SHORT EXERCISE:
Return the part of the Wichita RV article starting with "They said some" and going on through "Class C RVs.", word for word.
— BEGIN SELECTION —
Log Out | Member Center

79°F

93°/70°

recreation vehicle sales, service Wichita RV expanding with west-side location

  • The Wichita Eagle
  • Published Tuesday, April 12, 2011, at 12:06 a.m.
  • Updated Tuesday, April 12, 2011, at 7:12 a.m.

High gas prices and a slow economy haven't stopped Wichita RV from growing.

The recreation vehicle dealership has opened a west-side lot at 10810 W. Kellogg, west of Maize Road.

Stuart Atherton and Dan Garczynski, Wichita RV general manager and general sales manager, opened the lot because of anticipated growth and customer demand.

The company previously operated from a single location, at 12828 SW Highway 54.

In the past 18 months Wichita RV has hired seven new employees, bringing its total to 18. And the company recently expanded its service building from three bays to seven, including an enclosed paint booth that allows the company to repaint RVs and fifth-wheel campers up to 45-feet long.

"We're still selling. We're still doing good," Garczynski said.

The company's growth has been deliberate and is recently stimulated by an expansion of its service capabilities, including the addition of the paint booth, Garczynski and Atherton said.

The west-side location will help Wichita RV expand its service business even more, they said, because they are letting their west-side customers drop off their RVs and campers, and then staff shuttles them to the east-side location. West-side customers can also pick up their RVs there once service work is completed.

They said some people don't want to drive the 21 miles to Wichita RV's east-side location and will look for alternative places to get service.

"We're trying to expand not just on the sales, but the service," Atherton, who also has ownership in the business.

The new location, which shares space with Hino Trucks of Wichita, includes lot space for up to 45 campers, fifth-wheel trailers and RVs, including bus-size RVs classified as Class A RVs, and smaller RVs mounted on truck chassis, which are Class C RVs.

Wichita RV currently has 37 units at the west location, ranging in price from $25,000 to $300,000.
— END SELECTION —
— BEGIN DATA ENTRIES —
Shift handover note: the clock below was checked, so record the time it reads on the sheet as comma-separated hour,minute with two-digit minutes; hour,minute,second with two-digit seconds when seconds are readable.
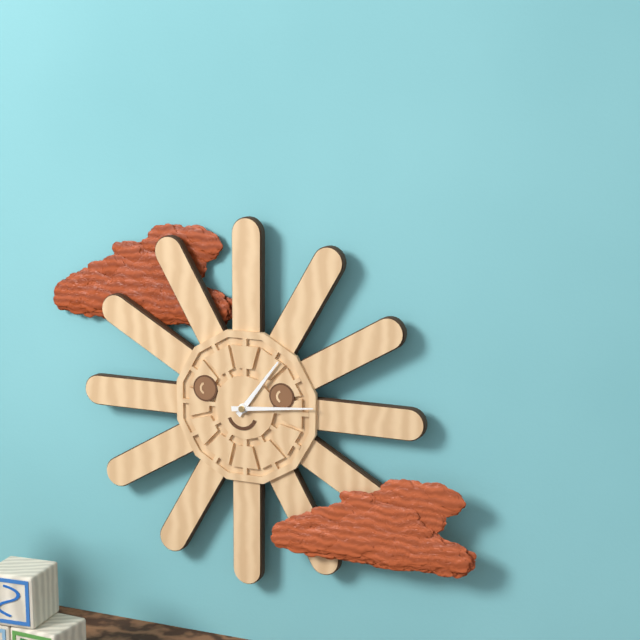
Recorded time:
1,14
— END DATA ENTRIES —
— BEGIN DATA ENTRIES —
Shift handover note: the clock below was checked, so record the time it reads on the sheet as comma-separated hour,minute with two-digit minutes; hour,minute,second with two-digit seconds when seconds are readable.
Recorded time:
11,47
— END DATA ENTRIES —
COMPLETE ANSWER:
They said some people don't want to drive the 21 miles to Wichita RV's east-side location and will look for alternative places to get service.

"We're trying to expand not just on the sales, but the service," Atherton, who also has ownership in the business.

The new location, which shares space with Hino Trucks of Wichita, includes lot space for up to 45 campers, fifth-wheel trailers and RVs, including bus-size RVs classified as Class A RVs, and smaller RVs mounted on truck chassis, which are Class C RVs.